**Marche à suivre**
Recopiez à l'identique, s'il vous plaît, le passage du texte sur la première mishna du traité Berakhot qui commence par les mots contenant « Le Shema Israël en » et se termine par « dans ton cœur. ».

**Texte source**
::::::::::

MISHNA

Traité Berakhot : première mishna : quand réciter le Shema Israël

original hébreu

מאימתיי קורין את שמע בערבין: משעה שהכוהנים נכנסין לאכול בתרומתן, עד סוף האשמורת הראשונה, דברי רבי אליעזר. וחכמים אומרין, עד חצות. רבן גמליאל אומר, עד שיעלה עמוד השחר.
מעשה שבאו בניו מבית המשתה, ואמרו לו, לא קרינו את שמע. אמר להם, אם לא עלה עמוד השחר, מותרין אתם לקרות

traduction très littérale

de quand lit-on Shema dans prière du soir : de heure que les prêtres entrent manger dans téroumah à eux jusqu'à fin de la veille la première. Paroles de Rabbi Eliezer. Et les Sages disent : jusqu'au milieu de la nuit. Et Rabban Gamaliel dit jusqu'à ce que se lèvera la page la aube. Il fit que vinrent ses fils de maison le banquet, et dirent à lui : ne disions pas Shema. Il dit à eux : si ne se lève pas page la aube, vous pouvez réciter

traduction fluide

à partir de quand peut-on réciter le Shema lors de la prière du soir ? à partir du moment où les prêtres rentrent pour manger leur Teroumah jusqu'à la fin de la première veille. Paroles de Rabbi Eliezer. Les sages disent : jusqu'au milieu de la nuit. Et Rabban Gamaliel dit : jusqu'à ce que l'aube soit levée. Ses fils revinrent d'un banquet. Ils lui dirent : nous n'avons pas récité le Shema. Il leur dit : si l'aube n'est pas levée, vous pouvez réciter.


Commentaire/Analyse

La Torah écrite commande de réciter le Shema Israël deux fois par jour dans ce verset Dt (6 :7) « tu les inculqueras à tes enfants, et tu en parleras quand tu seras dans ta maison, quand tu iras en voyage, quand tu te coucheras et quand tu te lèveras ». La première mishna du traité se pose la question pour le soir : à partir de quand, le soir, peut-on réciter le Shema ? Voici donc une mishna à la dynamique halakhique très classique : Dieu me commande de dire la prière « Shema Israël » soir et matin. Le soir, pour bien observer le commandement, et accomplir la volonté de mon créateur, quand dois-je réciter cette prière ? Voici la question que se posent les rabbins de la mishna. On notera que la mishna s’intéresse d’abord au commandement de réciter la nuit. Pourquoi ? Parce que dans la création du monde la nuit précède le jour, le soir précède le matin. Ainsi, un jour au sens biblique (un yom) c’est la succession du soir (erev) et du matin (boquer).

Le Shema Israël en soi est caractérisé par trois sections qu’on retrouve si l’on étudie la liturgie synagogale. La première est Dt (6 :4-9).
«Ecoute Israël ! l’Eternel notre Dieu, est le seul Dieu
Tu aimeras l’Eternel, ton Dieu, de tout ton cœur, de toute ton âme et de toute ta force.
Et ces commandements que je te donne aujourd’hui seront dans ton cœur.
Tu les inculqueras à tes enfants, et tu en parleras quand tu seras dans ta maison, quand tu iras en voyage, quand tu te coucheras et quand tu te lèveras.
Tu les lieras comme un signe sur tes mains, et ils seront comme des fronteaux entre tes yeux.

::::::::::

**Extrait de données**

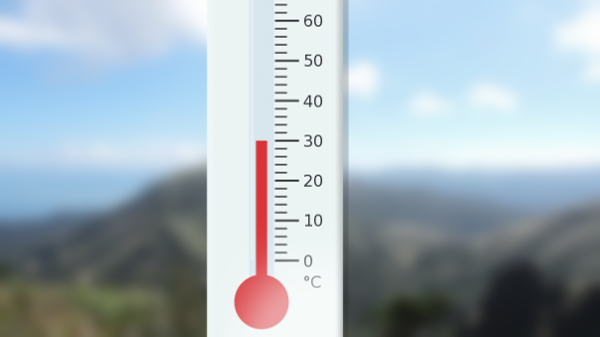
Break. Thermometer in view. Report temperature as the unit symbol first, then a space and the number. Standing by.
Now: °C 30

::::::::::

**Corrigé**
Le Shema Israël en soi est caractérisé par trois sections qu’on retrouve si l’on étudie la liturgie synagogale. La première est Dt (6 :4-9).
«Ecoute Israël ! l’Eternel notre Dieu, est le seul Dieu
Tu aimeras l’Eternel, ton Dieu, de tout ton cœur, de toute ton âme et de toute ta force.
Et ces commandements que je te donne aujourd’hui seront dans ton cœur.